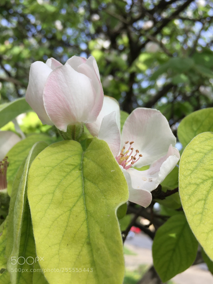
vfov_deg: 61.7
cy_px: 142
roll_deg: -1.8
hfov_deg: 48.2
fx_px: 238
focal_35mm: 29
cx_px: 106
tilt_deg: +16.0
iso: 32
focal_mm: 4.15
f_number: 2.2
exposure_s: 1/860
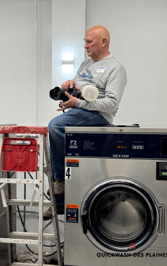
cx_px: 76
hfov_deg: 25.3
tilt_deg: -1.7
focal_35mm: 51
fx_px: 371
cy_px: 133
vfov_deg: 39.6
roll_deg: -0.4
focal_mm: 6.76
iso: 100
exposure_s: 1/106
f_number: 1.78
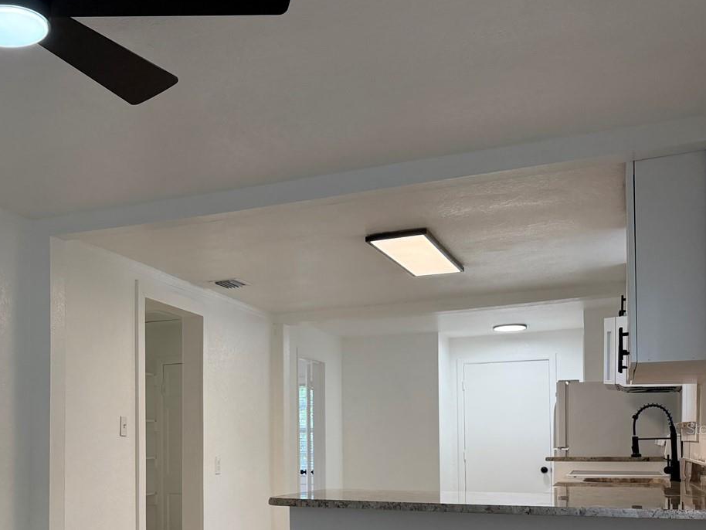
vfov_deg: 33.3
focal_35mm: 42
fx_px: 857
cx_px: 141
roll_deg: +0.4
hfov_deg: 42.8
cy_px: 428
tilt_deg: +0.1
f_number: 1.78
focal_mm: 6.76
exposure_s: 1/226
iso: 200
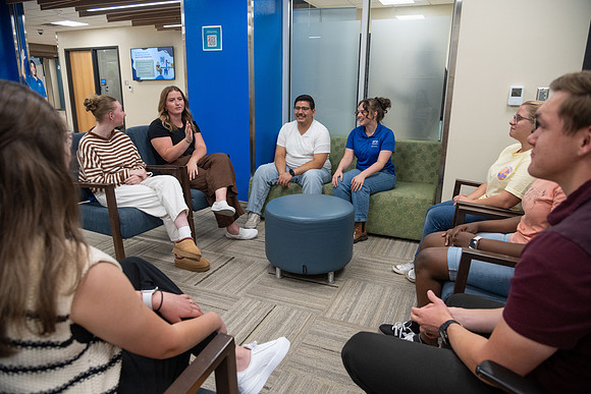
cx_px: 296
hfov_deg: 73.7
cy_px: 197
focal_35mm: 24
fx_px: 394
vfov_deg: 53.2
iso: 1250
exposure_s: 1/250
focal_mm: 24
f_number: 4
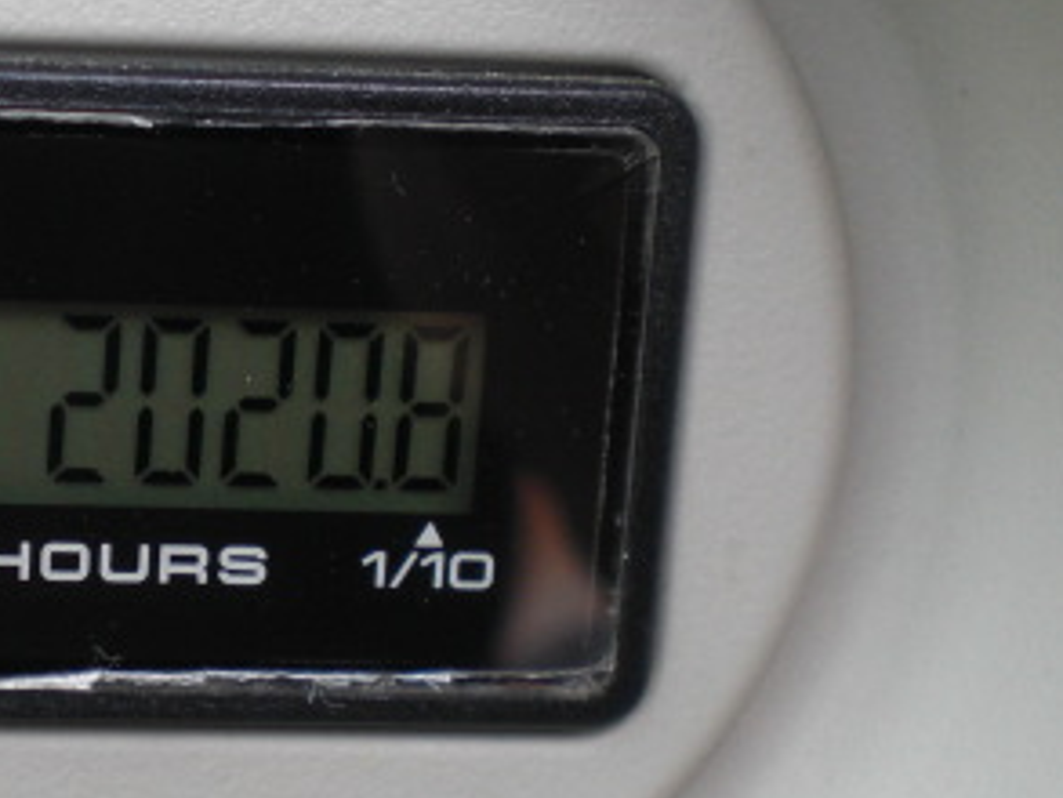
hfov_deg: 23.0
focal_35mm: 83
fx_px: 2550
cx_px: 127
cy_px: 515
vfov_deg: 17.8
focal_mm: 6.3
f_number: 3.1
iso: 100
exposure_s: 1/100
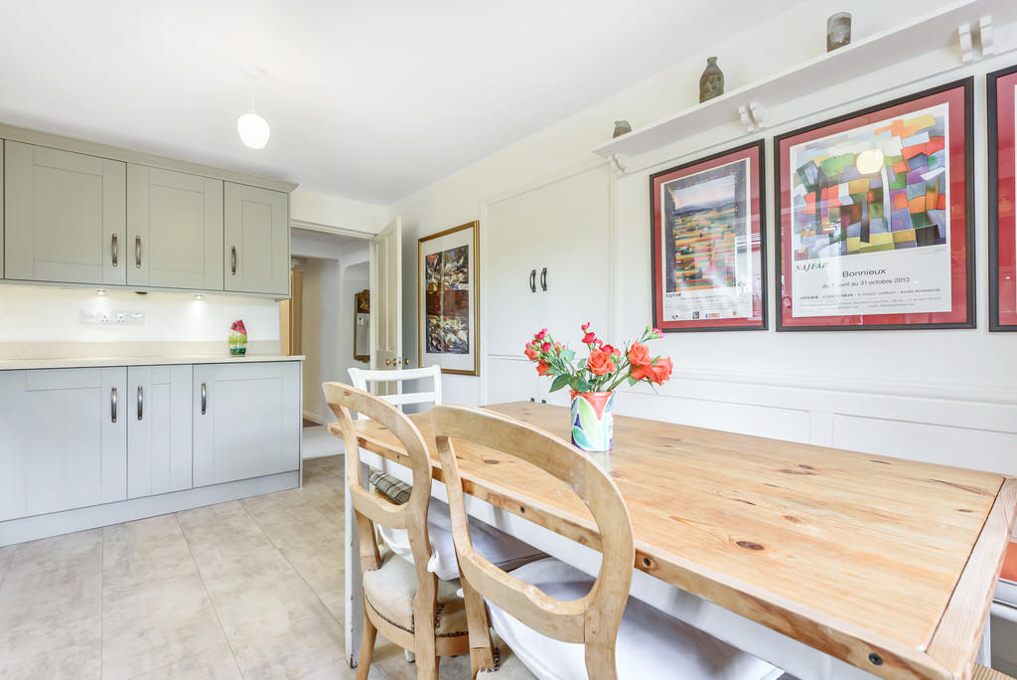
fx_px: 452
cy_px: 340
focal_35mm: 16
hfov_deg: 96.7
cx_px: 508
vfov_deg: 73.8
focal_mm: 16
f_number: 8
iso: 250
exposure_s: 1/10
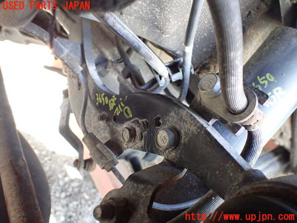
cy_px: 112
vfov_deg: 46.8
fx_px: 257
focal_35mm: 30
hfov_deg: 60.0
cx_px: 148
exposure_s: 1/100
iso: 800
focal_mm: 5.4
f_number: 2.3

══════════════════════════════

▶ _WORK ITEM_:
An exact copy of the records above is needed, free of pictures.

▶ _SOLUTION TO THE PROBLEM_:
vfov_deg: 61.7
cy_px: 142
roll_deg: -1.8
hfov_deg: 48.2
fx_px: 238
focal_35mm: 29
cx_px: 106
tilt_deg: +16.0
iso: 32
focal_mm: 4.15
f_number: 2.2
exposure_s: 1/860
cx_px: 76
hfov_deg: 25.3
tilt_deg: -1.7
focal_35mm: 51
fx_px: 371
cy_px: 133
vfov_deg: 39.6
roll_deg: -0.4
focal_mm: 6.76
iso: 100
exposure_s: 1/106
f_number: 1.78
vfov_deg: 33.3
focal_35mm: 42
fx_px: 857
cx_px: 141
roll_deg: +0.4
hfov_deg: 42.8
cy_px: 428
tilt_deg: +0.1
f_number: 1.78
focal_mm: 6.76
exposure_s: 1/226
iso: 200
cx_px: 296
hfov_deg: 73.7
cy_px: 197
focal_35mm: 24
fx_px: 394
vfov_deg: 53.2
iso: 1250
exposure_s: 1/250
focal_mm: 24
f_number: 4
hfov_deg: 23.0
focal_35mm: 83
fx_px: 2550
cx_px: 127
cy_px: 515
vfov_deg: 17.8
focal_mm: 6.3
f_number: 3.1
iso: 100
exposure_s: 1/100
fx_px: 452
cy_px: 340
focal_35mm: 16
hfov_deg: 96.7
cx_px: 508
vfov_deg: 73.8
focal_mm: 16
f_number: 8
iso: 250
exposure_s: 1/10
cy_px: 112
vfov_deg: 46.8
fx_px: 257
focal_35mm: 30
hfov_deg: 60.0
cx_px: 148
exposure_s: 1/100
iso: 800
focal_mm: 5.4
f_number: 2.3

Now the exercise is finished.